Tulsa Mother Found Innocent Of Infant's Death After 20 Years In Prison
Friday, September 12th 2014, 11:22 AM CDT
Michelle Murphy, who had been in jail or prison for 20 years, had her sentence vacated by DNA evidence earlier this year.
In a Friday hearing to examine the DNA testing and biological evidence, Tulsa County District Judge William C. Kellough exonerated Murphy. Friday also marked the 20th anniversary of her son's death.
One of her attorneys called it "appropriate timing."
“I spent 20 years wrongfully in prison for something I didn't do, and I've been fighting all these years to prove that,” Murphy said.
Murphy said she was only expecting an evidentiary hearing and discovery, but the Tulsa County district attorney filed a motion to dismiss.
“The law, the facts, the evidence and the witnesses, as they exist at the present time, as well as the passing of 20 years creates a set of circumstances where the State of Oklahoma does not believe that it can meet its burden of proof at a jury trial of ‘beyond a reasonable doubt,'” a motion made by Tulsa County District Attorney Tim Harris says.
What happened next was a surprise to Murphy and her team of lawyers.
She said the judge looked at her and said, "You're innocent."
"I could do nothing but cry," Murphy told News On 6. "Every day is a miracle to me. To be able to wake up in a real bed, to be able to go outside when I want to -- I can actually mourn my son now. I can maybe be privileged to know my daughter."
The infant boy's body was found with his throat slit, nearly decapitated and in a pool of blood inside Murphy's apartment in 1995. The young mother was just 17 years old. Her eldest child, a 2-year-old girl, was taken into protective custody when Murphy was arrested for the crime.
Murphy's lawyers claim she was prosecuted because of blood evidence at the scene that was first thought to be hers.
In the 1995 trial, prosecutors argued that certain samples of blood at the crime scene did not belong to the baby. Subsequent DNA testing showed that was incorrect, documents say. It was another of the of the factors moving Harris to dismiss the case against Murphy. He said it could have affected the verdict against her.
"A lawyer has a right to be asked to depend on his expert's opinion," Harris said. "But when DNA showed those opinions weren't correct... when I realized I was making an inaccurate argument to the jury [based on expert opinion], however much that played in their decision-making process, I said, ethically, if that led to her conviction, I need to move to vacate that conviction," Harris said.
Police have a 1994 taped confession of Murphy saying she leaned over her baby with a knife and accidentally killed him. Her attorney said that was a forced confession, and her original lawyers didn't do their homework.
Murphy's attorney's claimed the baby was killed by 14-year-old neighborhood kid William Lee, who committed suicide after Murphy's preliminary trial. According to court documents, Lee had a history as a juvenile delinquent.
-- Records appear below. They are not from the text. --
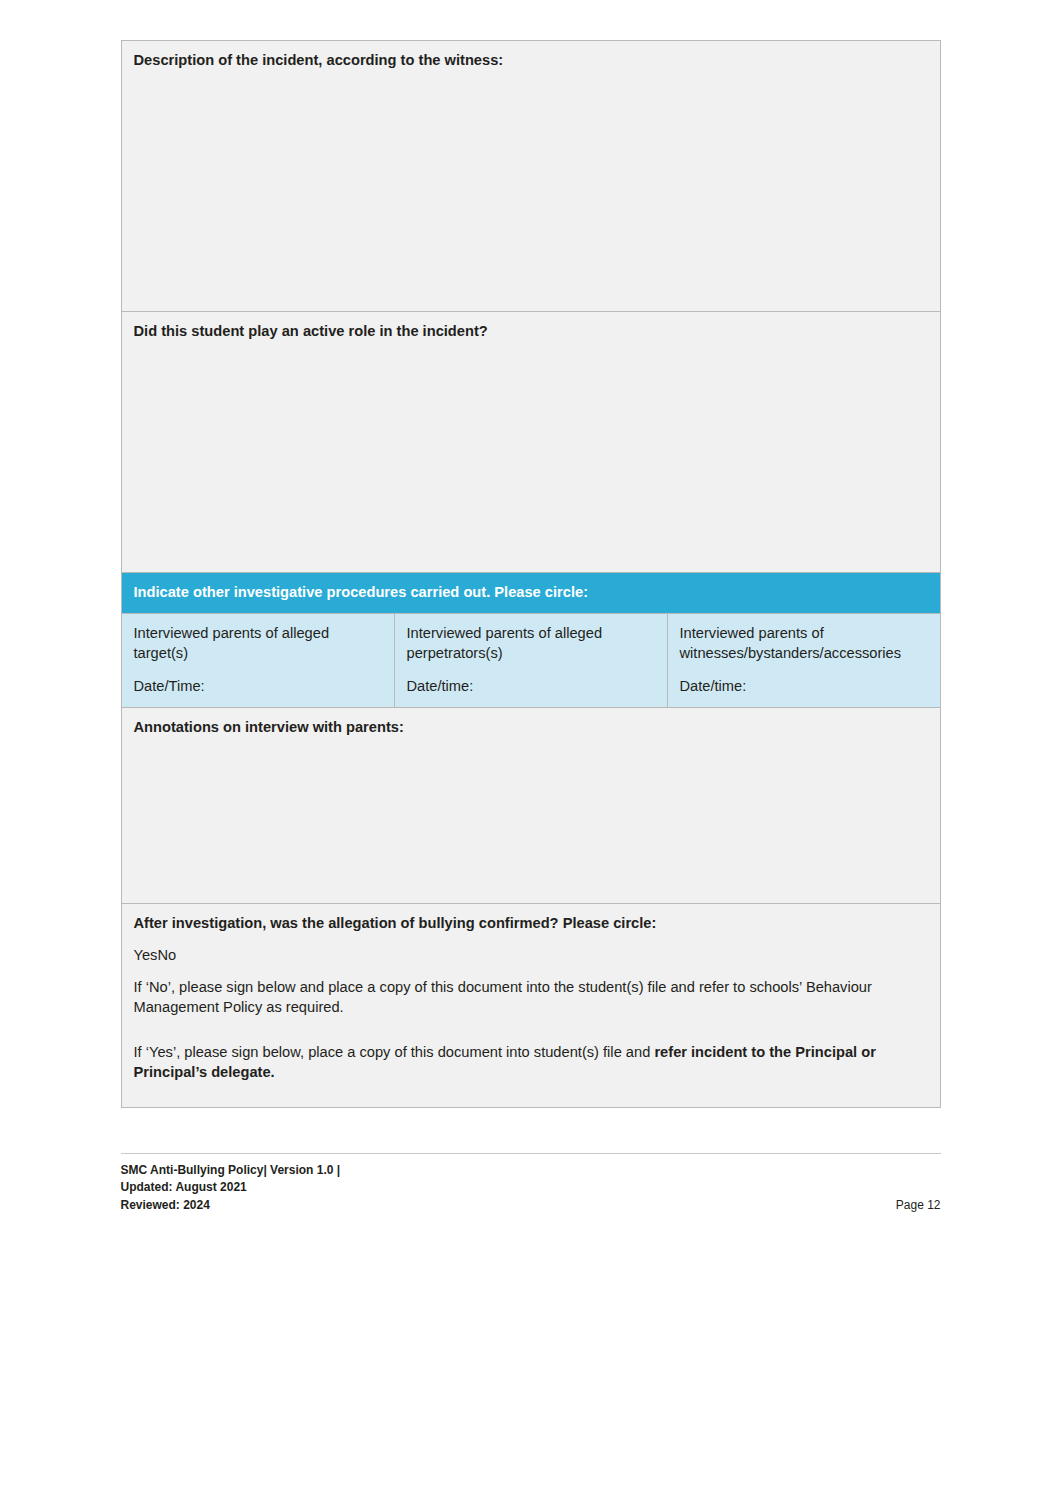| Description of the incident, according to the witness: |
| Did this student play an active role in the incident? |
| Indicate other investigative procedures carried out. Please circle: |
| Interviewed parents of alleged target(s) Date/Time: | Interviewed parents of alleged perpetrators(s) Date/time: | Interviewed parents of witnesses/bystanders/accessories Date/time: |
| Annotations on interview with parents: |
| After investigation, was the allegation of bullying confirmed? Please circle: Yes No If ‘No’, please sign below and place a copy of this document into the student(s) file and refer to schools’ Behaviour Management Policy as required. If ‘Yes’, please sign below, place a copy of this document into student(s) file and refer incident to the Principal or Principal’s delegate. |
SMC Anti-Bullying Policy| Version 1.0 |
Updated: August 2021
Reviewed: 2024 Page 12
Lee is the one who called 911 from a pay phone in the neighborhood the night the baby died. He told dispatchers he was reporting a domestic situation, documents say.
Lee later testified that he couldn't sleep and was walking around outside the apartment complex in the middle of the night when he heard Murphy and the baby's father arguing. He claimed that through the apartment windows, he saw Murphy carry the baby from one room to another, and the next time she appeared, she had blood on her arms and the baby was in the floor in blood.
After his death, investigators took a sample of Lee's tissue in an autopsy to compare to the blood found at the murder scene. Lee had the same AB blood type as the baby. According to court documents, Murphy's genetic profile and Type A blood did not match the blood samples extracted from the crime scene, court documents say.
Harris said he is a "minister of justice," and he felt he couldn't go forward in prosecuting Murphy further because "Father Time has a way of taking away evidence," the witnesses are 20 years older, and the DNA isn't that exact in this case.
"If you can't go forward in the case, you've gotta do the next right thing and move to dismiss," Harris said.
The case against Murphy was dismissed with prejudice, which prevents it from being refiled in the future. Murphy can, however, file a civil tort claim against the government for the handling of the case. The award in Oklahoma is capped at $175,000.
According to Friday's court proceedings, there is one thing that is clear: Murphy now can go on with the life she missed out on for two decades while she was labeled a murderer.
"I can learn how to live life free without all this hanging over me," Murphy told News On 6. "Learn how to drive. Learn how to be independent. ...It's phenomenal. ...It was traumatic. It was very hard; it was a struggle every day. But I survived. I'm a survivor."
Asked if he believes there is still a killer out there on the loose in this case, Harris simply replied, "No."